A researcher from Waterford has played a pivotal role in a major scientific discovery.
Dr Mark Kennedy from Tramore in County Waterford and his team have discovered the creation of elements in space, announced by an international team of scientists today.
The team have used multiple space and ground-based telescopes, including NASA’s James Webb Space Telescope (JWST), NASA’s Fermi Gamma-ray Space Telescope, and NASA’s Neil Gehrels Swift Observatory, to observe an exceptionally bright gamma-ray burst, GRB 230307A, and identify the neutron star merger that generated an explosion that created the burst.

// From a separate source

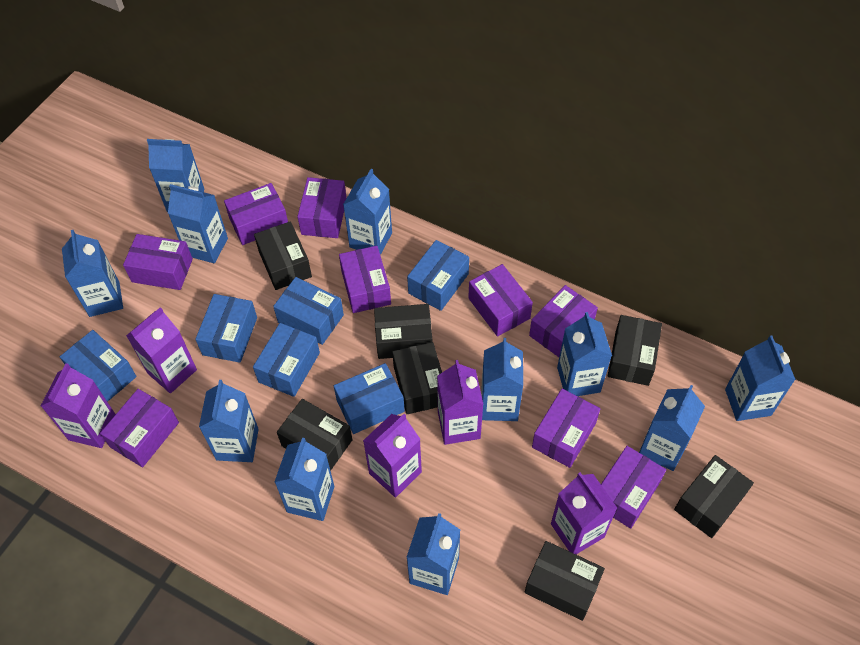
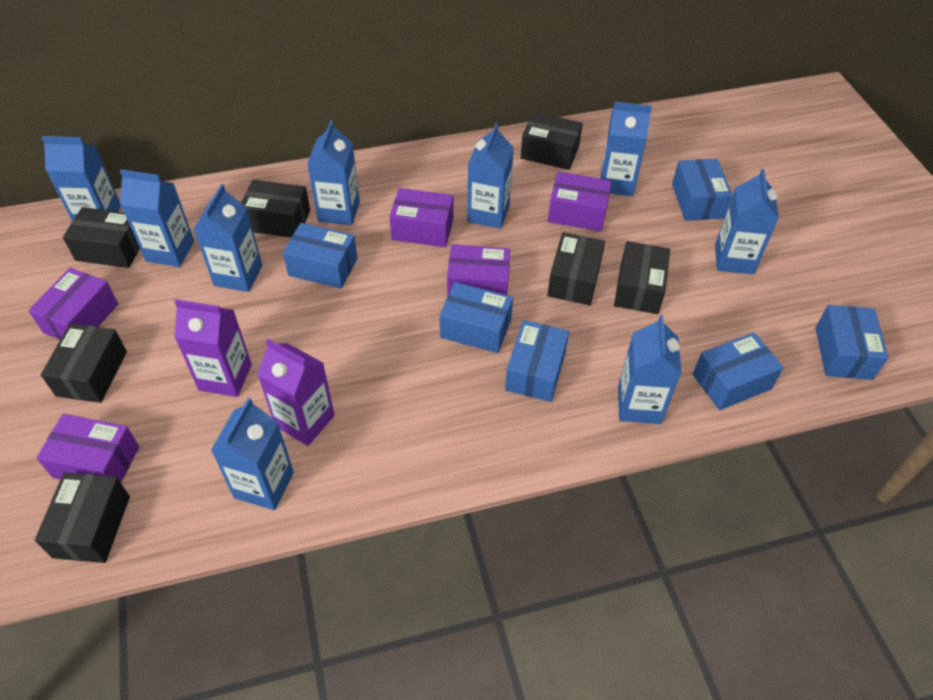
blue carton: [62,230,123,317] [147,139,204,212] [168,184,228,263] [199,380,259,462] [274,438,334,521] [343,169,392,255] [406,513,460,595] [481,338,523,421] [557,312,612,396] [639,385,705,471] [725,335,795,421] = 11 -> [41,136,121,221] [120,169,194,267] [194,184,262,292] [211,398,294,510] [307,121,360,225] [467,123,514,229] [600,102,652,196] [618,315,682,424] [715,169,779,274] = 9
purple box: [100,389,179,467] [123,234,193,290] [224,183,288,245] [297,177,347,238] [339,246,391,313] [468,264,533,336] [529,285,598,357] [532,389,600,468] [601,446,666,529] = 9 -> [29,268,118,340] [36,414,139,483] [389,188,454,247] [447,244,510,297] [548,172,612,232] = 5
purple carton: [41,363,116,448] [126,307,197,393] [363,414,422,498] [437,360,483,445] [551,472,617,554] = 5 -> [174,299,252,397] [257,339,334,446] = 2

Scientists have long theorised that the explosions caused by two neutron stars merging with each other – otherwise known as a kilonova – should create the pressure cooker conditions in which many elements heavier than tellurium are created. However, observing such events and proving they create these “heavy” elements has proven elusive – until now.
By using the James Webb Space Telescope’s spectacular sensitivity, astronomers have captured the first mid-infrared spectrum from space of a gamma-ray burst, which they think was most likely caused by such a kilonova. This marked Webb’s first direct look at the creation of heavy element from such an event.

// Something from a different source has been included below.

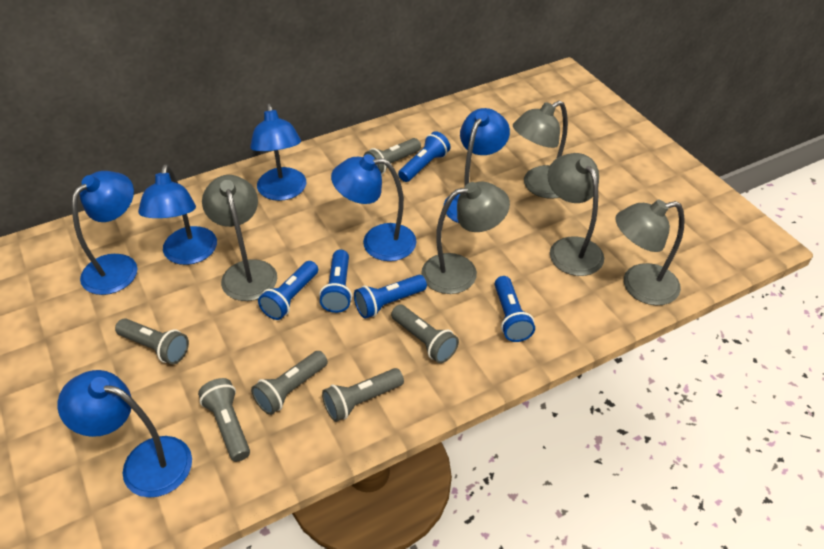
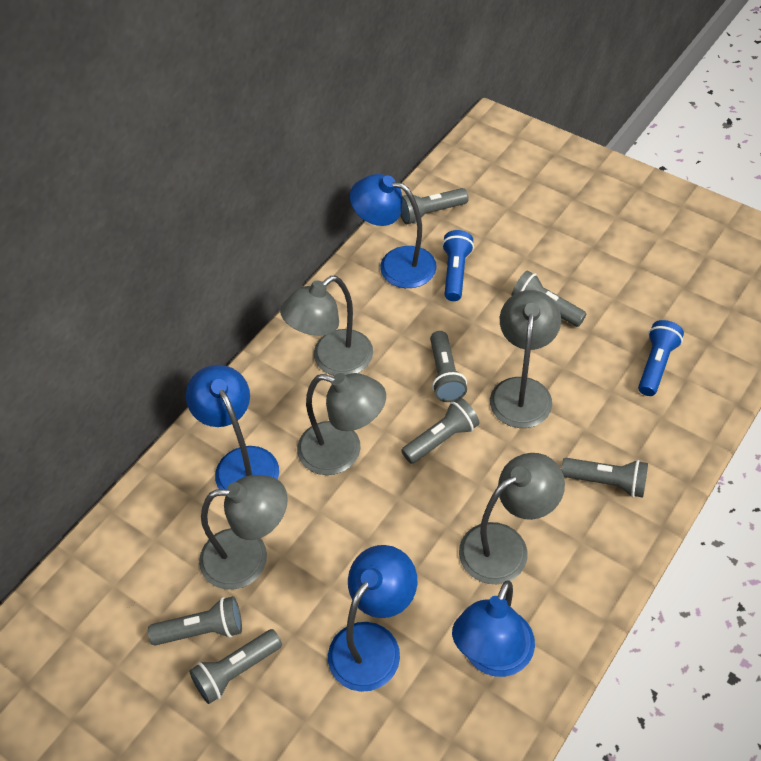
blue flashlight: [258,261,318,320] [319,249,352,313] [354,275,427,319] [398,131,450,182] [495,276,535,342] = 5 -> [442,230,474,301] [638,320,684,396] = 2
blue lamp: [58,370,192,498] [72,171,137,295] [138,164,217,265] [250,104,306,201] [331,154,417,261] [444,108,510,223] = 6 -> [186,365,279,489] [328,545,417,692] [350,174,437,288] [452,580,535,677] = 4
grey flashlight: [115,318,189,364] [198,378,250,462] [251,351,328,415] [322,368,404,422] [363,138,421,175] [391,305,459,363] = 6 -> [148,596,242,645] [189,629,282,704] [401,188,469,224] [401,398,480,464] [430,331,467,402] [511,270,587,327] [561,458,648,498] = 7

Their findings are published today in a paper in the prestigious Scientific journal Nature.
Other elements near tellurium on the periodic table – like iodine, which is needed for much of life on Earth – are also likely to be present among the kilonova’s ejected material.
“Just over 150 years since Dmitri Mendeleev wrote down the periodic table of elements, we are now finally in the position to start filling in those last blanks of understanding where everything was made, thanks to Webb,” said Andrew Levan of Radboud University in the Netherlands and the University of Warwick in the UK, lead author of the study.

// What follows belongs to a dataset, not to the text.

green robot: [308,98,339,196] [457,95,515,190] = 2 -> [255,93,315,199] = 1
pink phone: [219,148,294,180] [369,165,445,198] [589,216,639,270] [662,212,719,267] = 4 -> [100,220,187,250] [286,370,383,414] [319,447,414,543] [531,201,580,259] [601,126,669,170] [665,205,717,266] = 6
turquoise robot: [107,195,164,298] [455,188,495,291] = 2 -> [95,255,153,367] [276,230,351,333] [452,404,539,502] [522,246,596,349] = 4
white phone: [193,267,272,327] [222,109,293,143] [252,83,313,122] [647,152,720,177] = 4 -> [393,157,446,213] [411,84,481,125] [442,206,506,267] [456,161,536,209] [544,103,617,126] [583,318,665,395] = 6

Dr Mark Kennedy, an astronomer from Tramore, Waterford and based at University College Cork’s School of Physics, is co-author of the paper. He took data with the European Southern Observatory’s New Technology Telescope in Chile which led to the discovery of the optical counterpart to the kilonova.
This discovery is what led to the proposal for JWST observations.
Dr Kennedy explained:
“Not every gamma-ray burst produces an explosion that we can study with JWST, and the light from those that do can fade very rapidly. This means every second - between when NASA’s Fermi Gamma-ray Space Telescope detects a gamma-ray burst and when we point our telescopes on Earth at where we think the bust occurs - counts.
“This explosion occurred in the very southern part of the night sky, making it impossible to observe with most of our ground-based facilities. Fortunately, I was observing with a telescope in Chile - remotely from my dining room in Cork - several hours after the explosion reached us here on Earth, and found a new object had appeared in the night sky right where the burst had come from.
“This excitement rippled out through the astronomical community as we realised we might be witnessing a kilonova. In the following weeks, our group submitted proposals to use JWST to study such an event for the first time, with the results speaking for themselves.”